Havia, portanto, uma brigada de revisores que lutavam diariamente com a mesma valentia e obstinação dos cavaleiros medievais contra os moinhos de vento dos modismos lingüísticos. Alguns autores importantes de nossa literatura- entre eles, Graciliano Ramos- foram revisores de jornal.
Não tão gramatiqueiro quanto os seus colegas, o romancista alagoano tinha lá também as suas idiossincrasias e radicalismos. Implicava, por exemplo, e com razão, com expressões como outrossim, destarte e quejandas (epa!). Diante de uma pérola dessas, o velho Graça era capaz não só de riscar o vocábulo como também em vermelho acrescentar à margem da correção um comentário irreverente e, não raro, cabeludo.
De qualquer forma, quero crer que, nos jornais ou casas editoras atuais, o ofício de revisor sofreu declínio de prestígio ou de influência, graças à facilidade que nos trouxeram os programas de computador para as correções imediatas, sobretudo no campo da ortografia.
É bem verdade que, quanto ao estilo, os computadores acrescentaram pouco ou quase nada: quem escrevia mal, vai continuar escrevendo mal, seja à mão, à máquina, ao computador ou picotando o Braille.
A função do revisor exige muita atenção, algum conhecimento e toda a dedicação, o que implica tempo, estudo e paciência- elementos dissonantes no mundo computadorizado da vida moderna. Com isso me arrisco a pensar que o ofício de revisor tenha uma origem paradisíaca.

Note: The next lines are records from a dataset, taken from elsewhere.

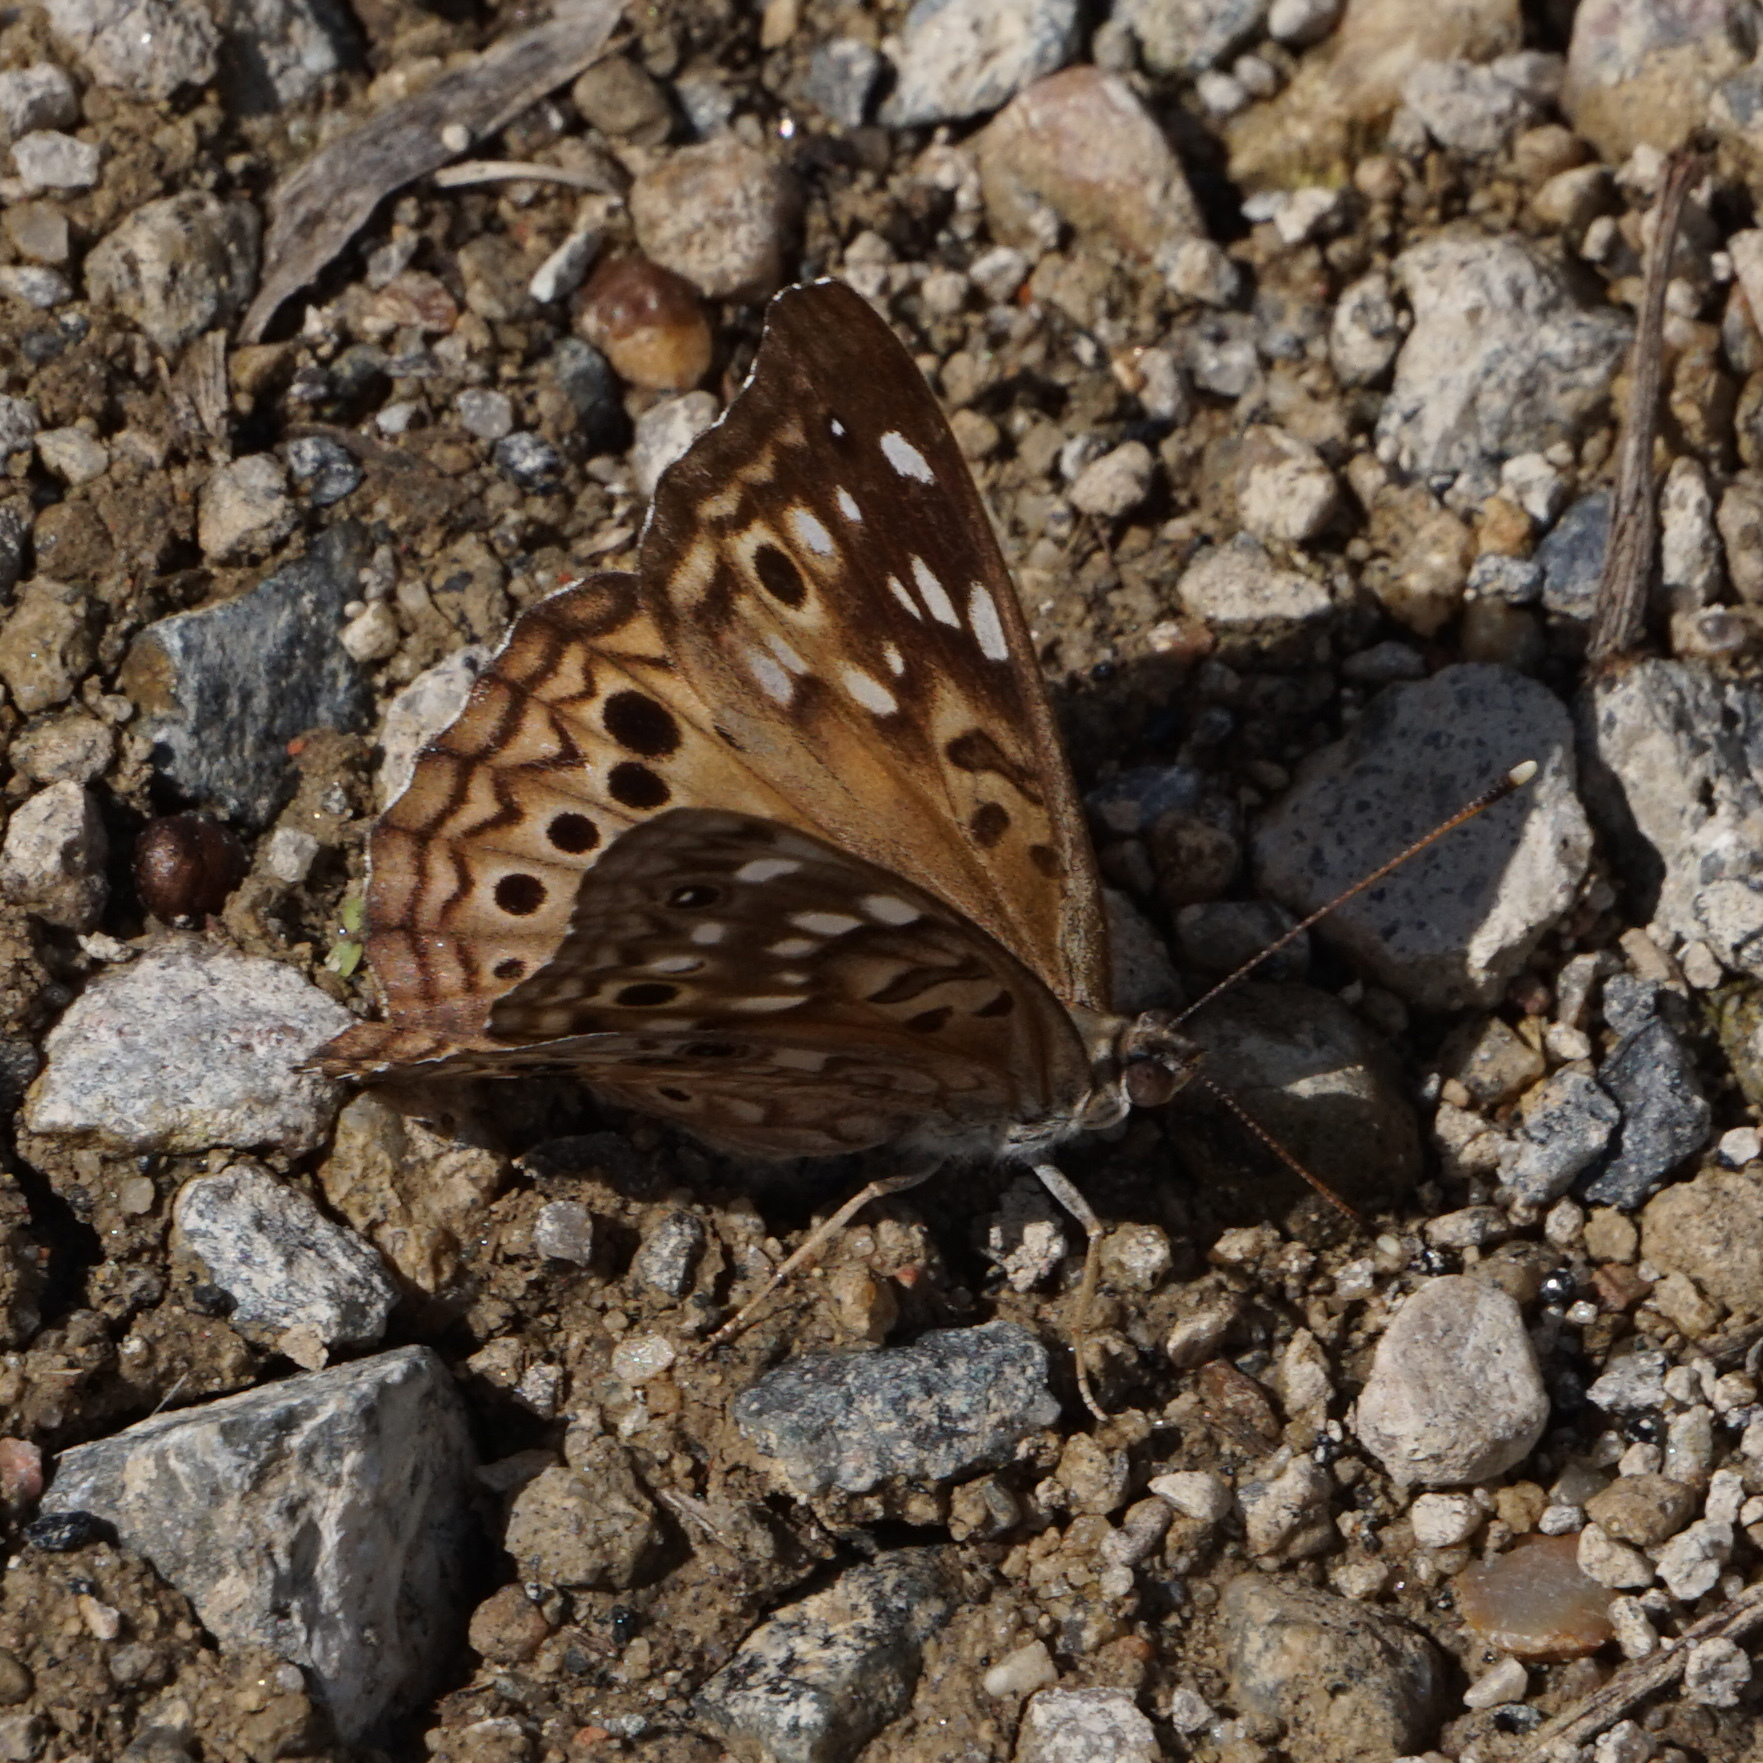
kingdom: Animalia
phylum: Arthropoda
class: Insecta
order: Lepidoptera
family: Nymphalidae
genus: Asterocampa
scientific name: Asterocampa celtis
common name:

Imagino que, muito antes de Gutemberg, o primeiro jornal do Paraíso tenha tido como seu primeiro revisor uma anjo chamado Lúcifer. E quando o ensinamento divino estipulou que os homens amássemos uns aos outros, ele, revisando o texto, engoliu barriga e esqueceu de acentuar o verbo amar, o que fez com que a humanidade, seguindo ao pé da letra o mandamento, continuasse a se amassar até hoje.
Não preciso dizer que o anjo foi demitido.
Aquele foi seu último cochilo como anjo revisor, com certeza, e, com mais certeza ainda, o seu primeiro e grave erro diabólico.
O garçon não traz seu comment?! Comenta aqui!!...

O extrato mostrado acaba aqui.